I think as parents we want to try and protect our children from the truth. From what we see are adult concepts and adult issues. But our children are smarter and more observant than we give them credit for. If they aren’t told the truth, then they invent their own version, and that can be far more frightening. I’m no expert on mental illness or depression or parenting. But my experience of how my children coped was that they wanted information. They wanted to understand – not everything, but enough so they weren’t left guessing.
Books have a huge role to play in the lives of young people. As parents we need to let our children read and choose the stories they want and need. They’ll stop reading if the books are too old or too difficult. My daughter has always wanted sad stories so that she can process things in her life through reading. But if the book is too sad then she’ll stop reading until she’s up for it.
Because my daughter is a huge reader who uses books to help sort out things she’s feeling, I started writing The Secrets We Keep as a way for her and I to discuss what we were both feeling. Pretty soon we found a rhythm. I’d write and she’d edit. I discovered that she was editing the emotional pitch of the story, and through the main character of Clem Timmins (also 11) she was able to express exactly how she felt. As Clem became desperate to run away, so did my daughter. As Clem hid behind secrets about her family, so did my daughter. As Clem finally learned to face what was happening, so did my daughter. The book didn’t inform my daughter of how to be, she shaped the emotional terrain of the book.
Without intending to write a middle grade novel that deals with secrets and mental illness, that’s what I did. I wrote it for me and I wrote it for her. I wrote it for us so we’d have some way to stay afloat while everything was coming apart around us. By the time the book was published, the person we loved had recovered. We’d all gone through a very difficult six months and come out the other end.
Writing the second book, The Secrets We Share was not a sad process. It doesn’t deal with mental illness or depression in the same way. Instead Clem is facing the start of high school and all that it means. I decided to focus on that transition because I felt like it was time for Clem to experience something that all young people experience. I didn’t want her to feel alone in her experiences anymore.
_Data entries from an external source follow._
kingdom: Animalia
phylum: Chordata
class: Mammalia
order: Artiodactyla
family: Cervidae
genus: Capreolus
Also my daughter was about to start high school and I watched her grapple with all the usual anxiety around change. Would she be in a class with friends? Would she know what to wear? Would she cope with homework? They were all very normal concerns, but I felt like they hadn’t been written about much in Australian middle grade fiction.
Middle grade fiction is not young adult fiction. It’s not dealing with the heaviness of teenage years, but nor should it shy away from the difficulties of these years.
The character of Clem in the books is cranky and angry and unpredictable. In all the ways our kids are. In all the ways we are. She is my way into exploring this fascinating time between the protection and innocence of primary school and the fledgling sophistication of high school. A writer friend, Emily Gale, nailed it when she said it’s the period where books want to “get into young adult, has applied some lipgloss and is hiding its nerves”.
My daughter has used reading as a way to process so many things. Without books I think she would have struggled to understand tough emotional issues. Hopefully my character of Clem is a way into some of these issues for other young readers too. Clem has all the usual problems with friends, parents, and expressing herself. She is about to dive into being a teenager, but before she does, she’s sitting on the edge, trying to work out what it’s all about. Just like I did. Just like my daughter did. Just like we all did.